Fabián Ruggeri, presidente del grupo comercial Argentina Wine Corp, atribuye la caída principalmente a una “fuerte caída del poder adquisitivo” que comenzó en 2023. La tendencia, dice, es más aguda entre los consumidores de ingresos medios y bajos que tradicionalmente han consumido vino a diario.
Según Federico Gambetta, director de Altos Las Hormigas, una bodega mediana de Mendoza, la crisis se está agravando por los cambios en los patrones de consumo.
“La gente ya no consume vino en masa”, dijo Gambetta, señalando que los consumidores ahora buscan “consistencia” y un sentido de propósito en sus compras.
Mientras que las generaciones mayores preferían vinos fuertes y con cuerpo, los consumidores más jóvenes están dando prioridad a otras cualidades como “asequibilidad, frescura y ligereza”, cualidades típicamente asociadas con los vinos blancos y rosados.
Uno de los vinos tintos de Gambetta, Los Amantes Malbec 2022, ocupó recientemente el puesto 41 entre los 100 mejores vinos del mundo. Sin embargo, señala que a partir de 2010, su bodega comenzó a modificar su vino, que alguna vez se definió por un perfil tradicional y más pesado, para atraer a una nueva generación de consumidores que buscaban estilos más ligeros.
“Todo ha mutado”, dijo Gambetta. “Si no eres dinámico, estás perdido”.
Estados Unidos está atravesando un cambio similar, con una población envejecida centrada en el vino que envejece y gente más joven que no puede llenar el vacío. Un informe del Silicon Valley Bank encontró que los bebedores Millennial y Generación Z se distribuyen en más categorías y beben menos en general, especialmente los menores de 29 años.

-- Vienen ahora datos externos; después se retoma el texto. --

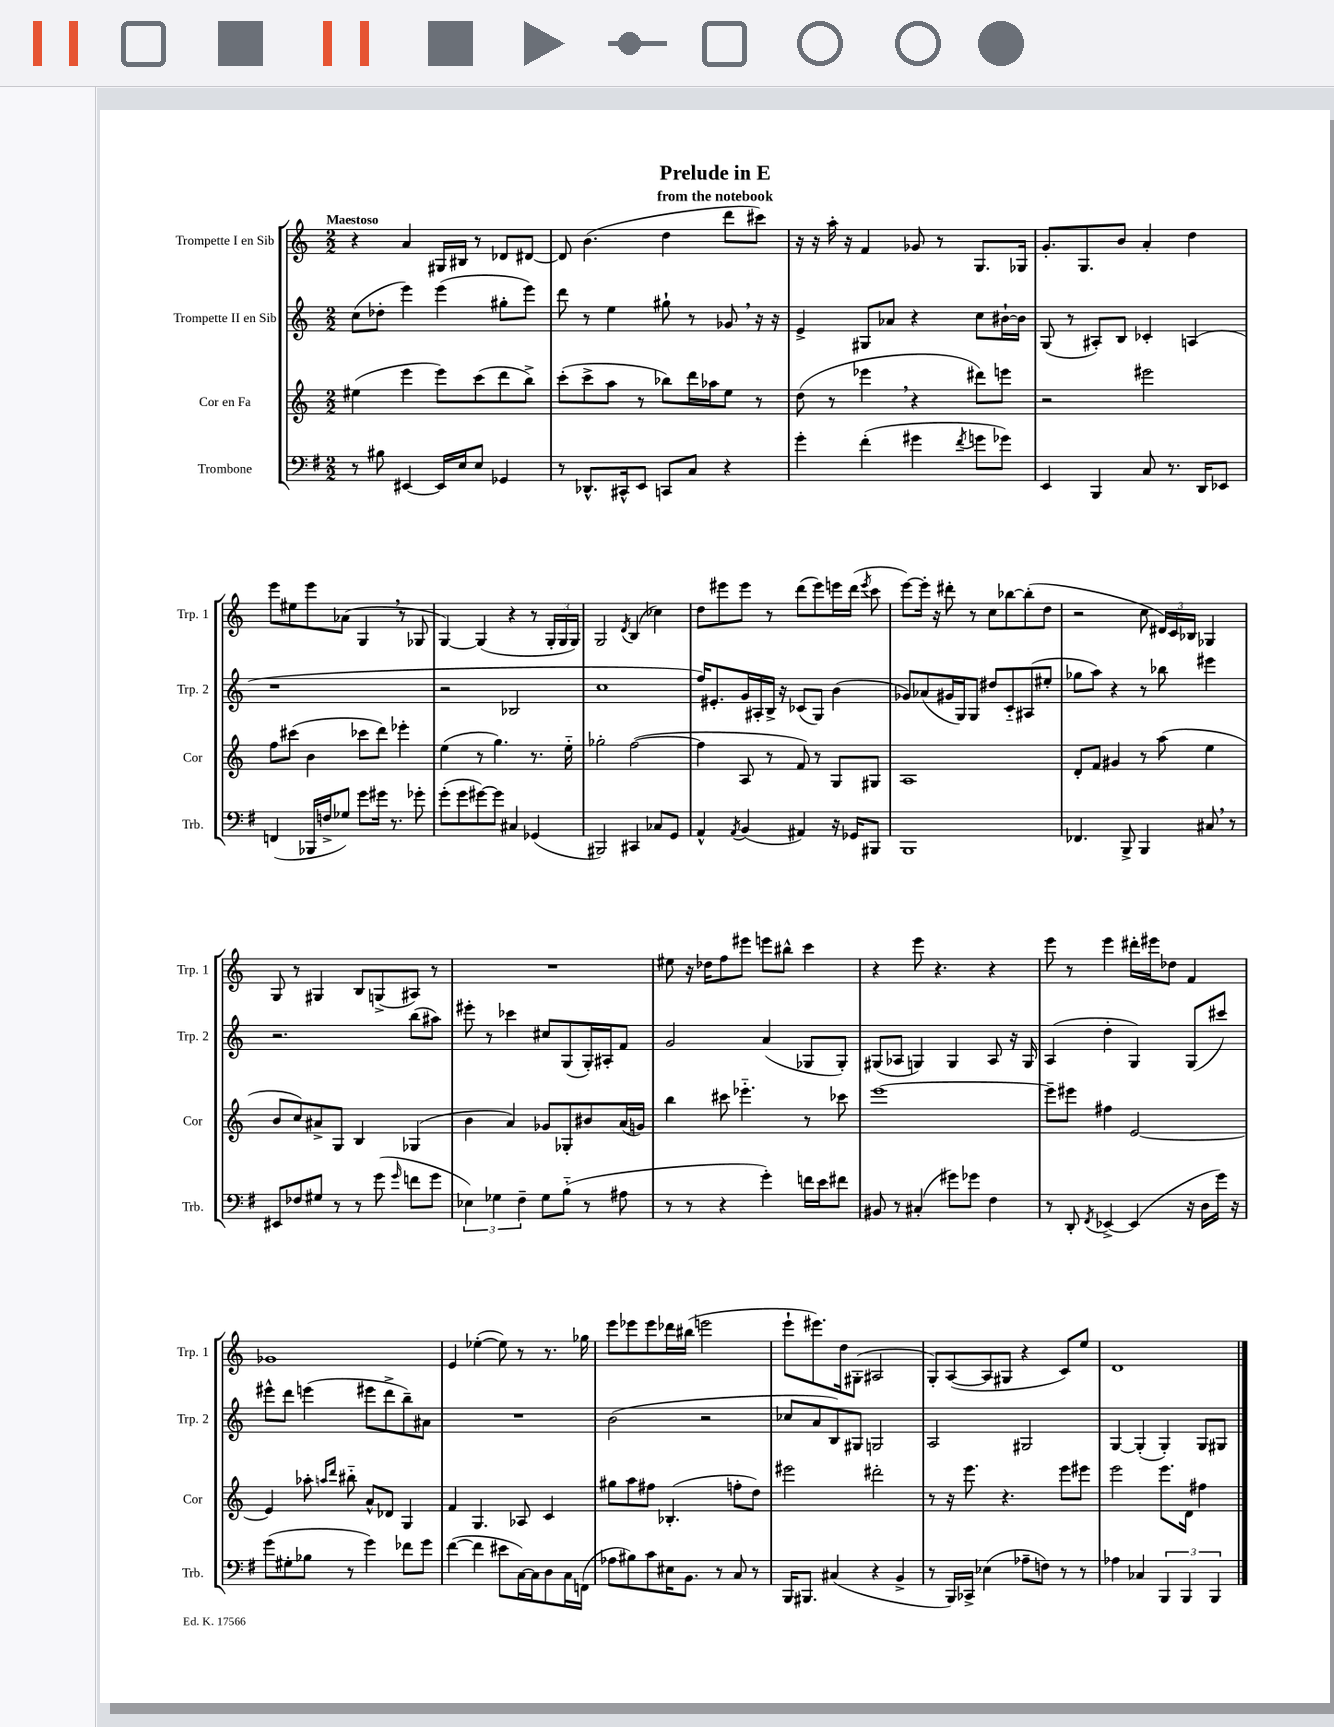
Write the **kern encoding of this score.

El mercado internacional no ofrece mucho alivio. Argentina, el undécimo mayor exportador de vino del mundo, cayó a 193 millones de litros (51 millones de galones) en 2025, un 6,8% menos interanual y el volumen más bajo desde 2004, según el INV.
Ruggeri señala que las exportaciones se ven obstaculizadas por problemas de financiación, altos costos logísticos y falta de competitividad debido a los aranceles externos. Mientras que su vecino y rival vitivinícola Chile tiene acuerdos de libre comercio con más de 60 países (que a menudo llegan a mercados como China con tasas arancelarias cercanas a cero), Argentina enfrenta aranceles del 10% al 20% en la mayoría de los mercados.
Los productores locales como Gabriel Dvoskin, propietario de la bodega Canopus de 10 hectáreas, que produce unas 50.000 botellas de vino al año, también luchan contra la inflación.
Dvoskin, que exporta vino a 15 países con Estados Unidos como su principal mercado, admite que los altos costos de producción en Argentina y la inflación galopante ponen a sus vinos en desventaja frente a los competidores internacionales.
“Nuestra inflación nos está encareciendo un poco”, dijo Dvoskin. “Mi equivalente en Francia tiene costos de materiales secos (botellas, corchos, etc.) mucho más bajos que los míos”.
Según Gambetta, la crisis actual ha reforzado una lección clave para la industria: la calidad del producto no es negociable.
“Todo es muy delicado ahora y un paso en falso puede llevar a la quiebra”, dijo Gambetta.